Regarding the licensing of teachers, he wrote in a follow-up email: “On licensing, I think it is up to the people running the school to decide what credentials/licensing best meets their needs. Every school is different and serves different populations.”
* The Khan Academy is in the “very early stages” of where he wants to go. He said that he told the Khan Academy board that he would like to reach 100 million people worldwide. A study with the Gates Foundation (one of his funders) is now underway that is supposed to measure the effectiveness of his videos.
* New technology has given us an “opportunity to rethink the [school] model we inherited from the Prussians 200 years ago.”
* The United States is “unlikely to decline like everyone is afraid of” because it is still the place where entrepreneurship and creativity are rewarded. “Kids in Singapore who are creative want to come to the United States,” he said.

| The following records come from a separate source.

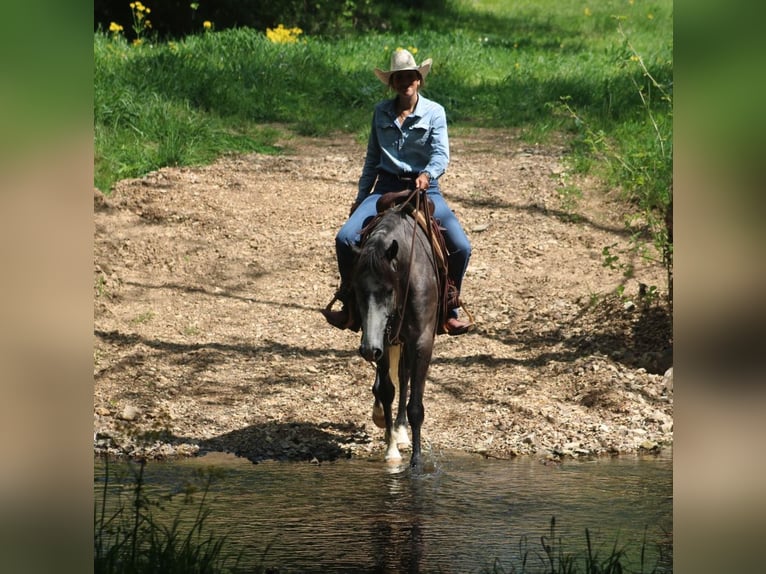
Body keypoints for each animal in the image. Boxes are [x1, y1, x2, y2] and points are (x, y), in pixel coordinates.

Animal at [352, 198, 440, 467]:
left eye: (389, 290)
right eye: (356, 289)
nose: (368, 350)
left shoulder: (422, 341)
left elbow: (416, 406)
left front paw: (417, 462)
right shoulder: (380, 338)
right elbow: (386, 390)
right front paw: (391, 451)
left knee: (405, 376)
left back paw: (401, 431)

* International comparisons of student achievement should be looked at but not be a cause for alarm. Comparisons between the United States and small countries aren’t fair, he said; Singapore is a city state and Finland is a homogenous country of 5 million people, while the United States is a large diverse country.
The latest priorities of the academy, he wrote in an email, are:
1. Internationalizing the site (priority on Spanish and Portuguese)
2. Making the site experience more coherent and rethinking much of the navigation (including how students progress through topics). Part of this will be to make it gel better with the Common Core State Standards.
3. Trying to make our exercises better at measuring where a student is and helping them retain knowledge.
4. Ways to make the videos easier for teachers to use.
Khan’s videos have value to a lot of people, and his desire to reach as many people as he can in impoverished areas of India and other countries is laudable. But technology is only one tool necessary for a real educational revolution, and the hype around Khan suggests a continuing need by many Americans to find “the right formula” or the silver bullet that will fix what ails us. There isn’t one.
How did Khan get to be regarded as the savior of education?
According to Khan, he was just at the right place at the right time.
And he is a really excellent marketer.